*TASKS TO PERFORM*
• 1. Answer these questions using the article on how AgentPack works.
(a) Besides not uploading your repo, what does AgentPack not require in order to build a pack?
(b) What are the four responsibilities the system separates?
(c) What does pack metadata record?
• 2. Write the next part of the article on how AgentPack works, picking up after its final sentence.

*ARTICLE*
━━━
# How AgentPack Works

AgentPack is a local context router. It does not upload your repo or require embeddings to build a pack. The default path is deterministic and offline: scan the working tree, rank likely-relevant files, compress them into a budget, cache expensive local work, and let agents retrieve more detail when needed.

## Why These Layers Exist

AgentPack is designed around a simple constraint: agents should not start by
rediscovering the project from scratch, but they also should not trust stale
generated context as truth.

That is why the system separates four responsibilities:

- **Orientation**: route, pack, and explain point at likely files, tests, skills, and commands.
- **State control**: `next`, `status`, `guard`, and MCP readiness decide whether the current task/context/session is safe to use.
- **Token control**: pack metadata records a token contract so agents can prefer delta or targeted retrieval when full context is unnecessary.
- **Learning control**: memory, learn, review, and observer flows record bounded local evidence for future orientation without making it authoritative.
━━━
*DATASET RECORDS*
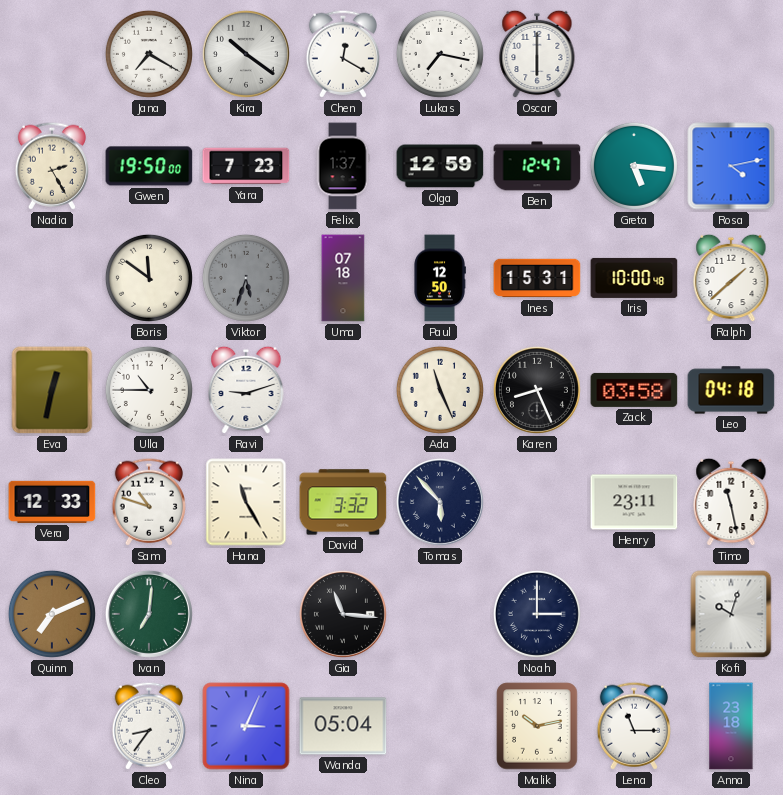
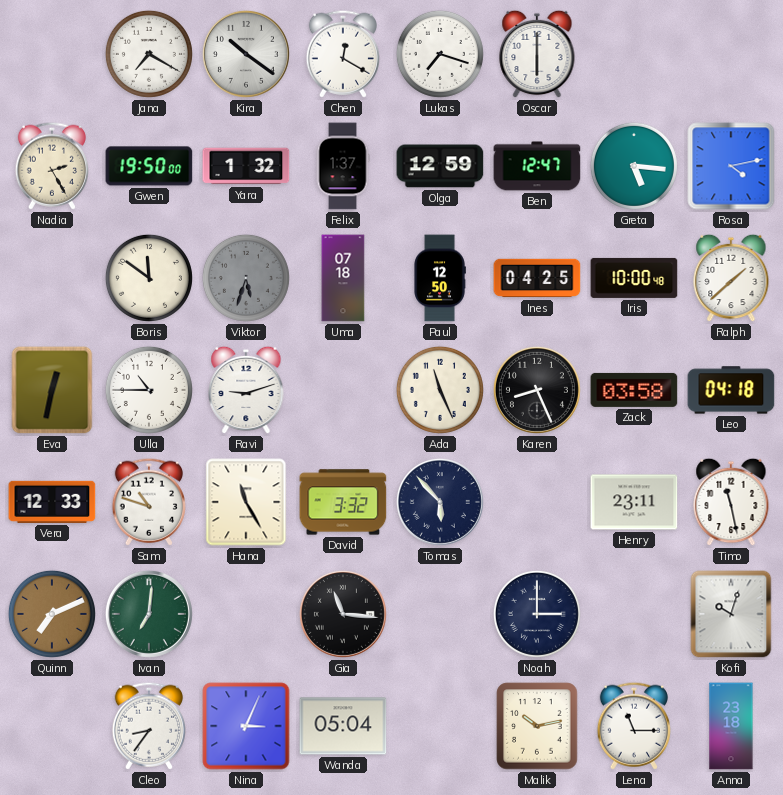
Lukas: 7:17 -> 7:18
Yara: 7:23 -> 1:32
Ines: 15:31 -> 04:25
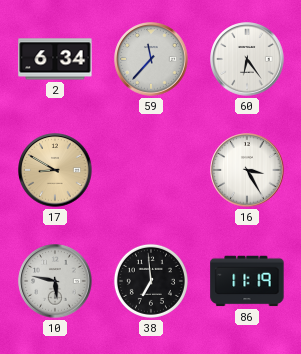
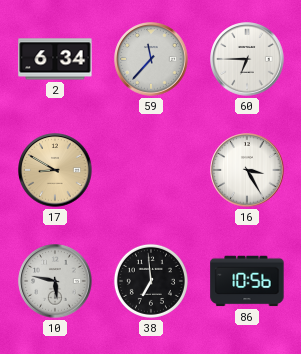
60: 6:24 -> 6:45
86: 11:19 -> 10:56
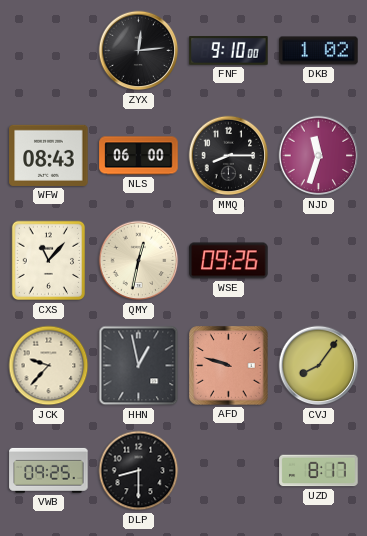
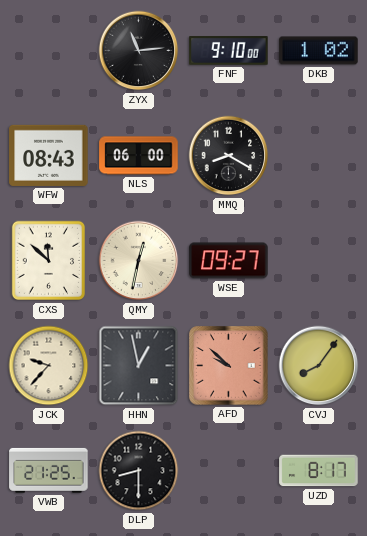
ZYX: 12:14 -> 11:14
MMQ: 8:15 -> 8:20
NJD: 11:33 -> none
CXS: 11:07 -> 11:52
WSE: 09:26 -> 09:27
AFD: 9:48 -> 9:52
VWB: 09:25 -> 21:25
━━━
*THE RESPONSES*
• 1.
(a) Embeddings.
(b) Orientation, state control, token control, and learning control.
(c) A token contract.

• 2.
The result should feel less like "ask the model to remember everything" and
more like a local flight checklist for each task: what is the task, which
session owns it, what context is fresh, what changed, what is worth reading, and
what proof still needs to be checked.

## Pipeline

1. **Scan**

   AgentPack reads packable files after `.agentignore` and generated-file filters. It records paths, sizes, language hints, imports, symbols, test relationships, git state, and lightweight repo-map signals.

2. **Rank**

   The ranker scores files against the active task using filename/path matches, symbols, imports, related tests, changed files, repo history, offline summaries, and configuration signals. This produces a prioritized map, not a claim that the top file is always sufficient.

3. **Compress**

   AgentPack chooses a render mode for each selected file:

   | Mode | Use |
   |---|---|
   | `full` | Small or highly relevant files where the body matters |
   | `diff` | Changed files where the current patch is the useful context |
   | `symbols` | Files where signatures and structure are enough to orient |
   | `skeleton` | Large files where names, classes, functions, and calls are enough |
   | `summary` | Low-priority or very large files that still need a breadcrumb |

   The pack is budget-aware: changed files, tests, docs, and direct dependencies get reserve buckets before lower-confidence context.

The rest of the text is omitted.